Here's something that is kind of surprising.



If  you submerge the gallon of water in a swimming pool, the jug becomes, for all intents and purposes, weightless.  The weight of the water (the downward gravity force) doesn't just go away.  Once the jug is immersed, there must be an upward force of some kind, one that can cancel out gravity.  Archimedes' recognized that this would happen and was able to determine how strong the upward force would be.



The strength of the upward buoyant force is the weight of the fluid displaced by the bottle.  In this case the 1 gallon bottle will displace 1 gallon of pool water.  One gallon of pool water weighs 8 pounds.  The upward buoyant force will be 8 pounds, the same as the downward force.  The two forces are equal and opposite.

What Archimedes law doesn't really tell you is what causes the upward buoyant force.  You should know what the force is - it's the upward pressure difference force.






We've poured out the water and filled the 1 gallon jug with air.  Air is much less dense than water; compared to water,  the jug will weigh practically nothing.  But it still displaces a gallon of water and experiences the 8 lb. upward buoyant force.  The bottle of air would rise (actually it shoots) up to the top of the pool. The density of the material inside and outside the bottle are the same. A bottle filled with water is weightless. 

Next we'll fill the bottle with something denser than water (I wish I had a gallon of mercury)




Sand is about 50% denser than water.  The weight of a gallon of sand is more than a gallon of water.  The downward force is greater than the upward force and the bottle of sand sinks.


You can sum all of this up by saying anything that is less dense than water will float in water, anything that is more dense than water will sink in water.
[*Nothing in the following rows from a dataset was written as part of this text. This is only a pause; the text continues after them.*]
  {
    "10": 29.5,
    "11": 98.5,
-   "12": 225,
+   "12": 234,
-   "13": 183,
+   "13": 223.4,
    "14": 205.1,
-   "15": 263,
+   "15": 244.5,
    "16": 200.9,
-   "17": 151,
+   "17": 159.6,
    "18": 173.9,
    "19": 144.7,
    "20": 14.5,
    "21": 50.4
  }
Most types of wood will float (ebony and ironwood will sink).  Most rocks sink (pumice is an exception).

The fluid an object is immersed in doesn't have to be water, or even a liquid for that matter.  You could immerse an object in air.  So we can apply Archimedes Law to parcels of atmospheric air. 
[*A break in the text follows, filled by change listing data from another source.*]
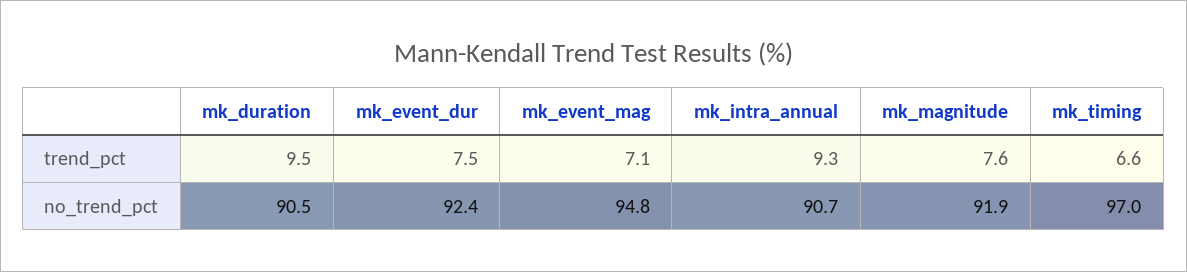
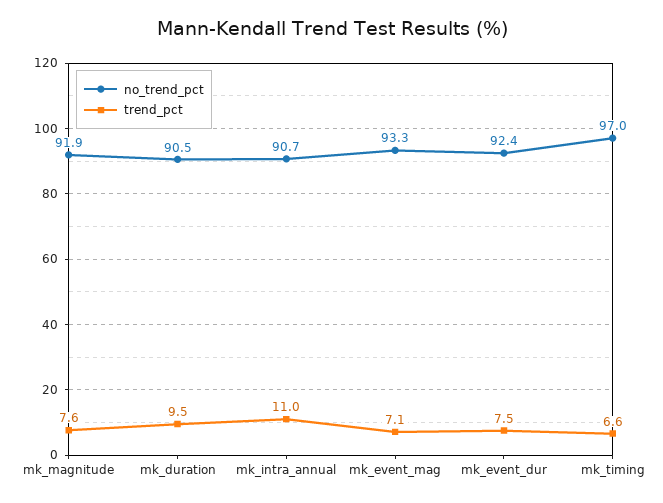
  {
    "trend_pct": {
      "mk_duration": 9.5,
      "mk_event_dur": 7.5,
      "mk_event_mag": 7.1,
-     "mk_intra_annual": 9.3,
+     "mk_intra_annual": 11,
      "mk_magnitude": 7.6,
      "mk_timing": 6.6
    },
    "no_trend_pct": {
      "mk_duration": 90.5,
      "mk_event_dur": 92.4,
-     "mk_event_mag": 94.8,
+     "mk_event_mag": 93.3,
      "mk_intra_annual": 90.7,
      "mk_magnitude": 91.9,
      "mk_timing": 97
    }
  }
Air that is less dense (warmer) than the air around it will rise.  Air that is more dense (colder) than the air around it will sink.

Here's a little more information about Archimedes.

End of Quiz #1 Material.

This section on the Galileo thermometer is interesting, but will not be covered on any quiz or exam this semester.
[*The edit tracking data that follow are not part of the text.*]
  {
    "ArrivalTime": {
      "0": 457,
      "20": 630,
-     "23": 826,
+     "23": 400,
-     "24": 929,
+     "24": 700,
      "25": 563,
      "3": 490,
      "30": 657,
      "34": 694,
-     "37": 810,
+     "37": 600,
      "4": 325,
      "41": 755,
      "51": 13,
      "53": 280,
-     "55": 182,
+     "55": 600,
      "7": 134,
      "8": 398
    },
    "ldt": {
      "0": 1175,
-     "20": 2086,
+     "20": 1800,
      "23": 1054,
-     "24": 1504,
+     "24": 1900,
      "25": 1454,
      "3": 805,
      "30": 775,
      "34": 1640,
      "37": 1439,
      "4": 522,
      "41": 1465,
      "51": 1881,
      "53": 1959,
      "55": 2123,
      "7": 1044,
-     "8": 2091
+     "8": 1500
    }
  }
I want to show one last application of some of what we have been learning - a Galileo thermometer.  That's assuming it survives the trip from my office to our classroom.  It's fairly fragile. 






The left figure above comes from an interesting and informative article in Wikipedia.  The right figure is a closeup view of the thermometer I brought to class.


Here's an explanation of how/why a Galileo thermometer works.  It requires some time to process.

Just like air, the fluid in the thermometer will expand slightly if it warms.  It will shrink when it cools.



The changes in the volume of the fluid will change the fluid's density.  The graph above shows how the fluid density might change depending on temperature.  Note lower densities are found near the top of the graph (the fluid expands as it warms).



The colored balls in the thermometer all have slightly different densities.  They also all have little temperature tags.  The 60 F ball has a density equal to the density of  the fluid at 60 F.  The 64 F ball has a slightly lower density, the density of the fluid when it has warmed to 64 , and so on.  The densities of the floats don't change.







In use the density of the fluid in the thermometer will change depending on the temperature.  The densities of the balls remain constant.  As an example we will that the fluid in the thermometer has a temperature of 74 F.  The 60, 64, 68, and 72 F balls will all have densities higher than the fluid (they lie below the 74F line in the graph above) and will sink.  The remaining balls have densities lower than the fluid and will float.

The lower most floating ball in the illustration has a 76 F temperature tag.  The uppermost of the balls that have sunk reads 72 F.  The temperature is something between 72 F and 76 F.  With this thermometer you can only determine temperature to the nearest 4 F.  Also the thermometer takes quite a while to respond to a change in temperature (may be an hour or two.